Students at Cerritos College are questioning why special NASA internships are restricted to their illegal immigrant classmates, and are urging the student senate to open the opportunity to all.
Last week, the Associated Students of Cerritos College Senate considered a funding increase to add two additional slots to the school’s coveted Arduino Internship Opportunity – part of the NASA California Grant Community College STEM Project, the Talon Marks reports.
The scholarship allows college students to create projects that are evaluated by NASA, and there’s currently 10 students participating. But some students at the meeting pointed out that the program is currently setup to benefit only “undocumented” students or international students, and should be available to everyone.
“I believe the senate wanted to cover the entire spectrum of people who are impacted by the restrictions in funding of the program, the amending today was to make sure they covered everyone,” ASCC Vice President David Ramirez said.
“The professors already have it at heart that they want to fund students who are undocumented, … or international students. They wanted that on paper,” he said. “I think that it’s not fair when students who have that capacity or exceed that capacity are not able to do so because the fact that they are deemed a category of people who are ineligible.”
Senator Robert Campbell seemed to agree.
“My concern is if we expand the scope of this or we reallocate absolutely anything, we want to make sure we don’t give just a certain specific group of people this opportunity,” he told Talon Marks.
“Especially if we increase it to more than two students like we did last year. We want to extend this opportunity to all students on the campus,” Campbell said.

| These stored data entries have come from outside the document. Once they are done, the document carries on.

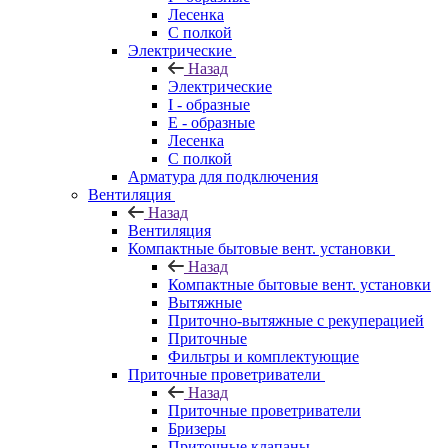
Лесенка
С полкой
Электрические
Назад
Электрические
I - образные
E - образные
Лесенка
С полкой
Арматура для подключения
Вентиляция
Назад
Вентиляция
Компактные бытовые вент. установки
Назад
Компактные бытовые вент. установки
Вытяжные
Приточно-вытяжные с рекуперацией
Приточные
Фильтры и комплектующие
Приточные проветриватели
Назад
Приточные проветриватели
Бризеры
Приточные клапаны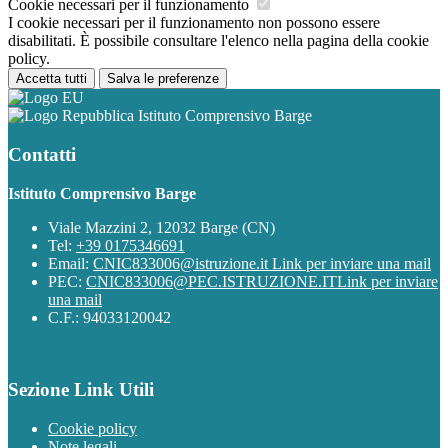
Cookie necessari per il funzionamento
I cookie necessari per il funzionamento non possono essere
disabilitati. È possibile consultare l'elenco nella pagina della cookie
policy.
Accetta tutti
Salva le preferenze
Istituto Comprensivo Barge
Contatti
Istituto Comprensivo Barge
Viale Mazzini 2, 12032 Barge (CN)
Tel:
+39 0175346691
Email:
CNIC833006@istruzione.it
Link per inviare una mail
PEC:
CNIC833006@PEC.ISTRUZIONE.IT
Link per inviare
una mail
C.F.: 94033120042
Sezione Link Utili
Cookie policy
Note legali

“The wording that we had currently didn’t allow for anyone outside of undocumented … students.”Other students supported the push to formally restrict the special NASA internships to illegal immigrants and international students.
“Albert Einstein was an immigrant, and he was a genius,” Senator Christopher Rodriguez said. “I think it’s better to bring people from different countries and cultures, and gain from their knowledge.”
Ariana Hernandez, a member of the schools Dreamers Club, thinks it’s “unfair” all illegal immigrant students don’t automatically receive a NASA internship.
“I felt it was unfair to add only two students,” she said, “we do the same amount of work.”
And while some illegal immigrant students are eligible for in-state tuition, if they went to high school in California, Hernandez believes the student senate should to more to help them succeed.
“They have to add a total of six students” to the NASA internship program, “to include all students here at Cerritos College,” she said.
Neither the Cerritos College news release announcing the opportunity last year, nor promotional flyers for informational sessions for 2018, mention the fact that illegal immigrant students receive preference in the application process.
The Cerritos student government ultimately opted to table the discussion about the NASA internship until their next meeting.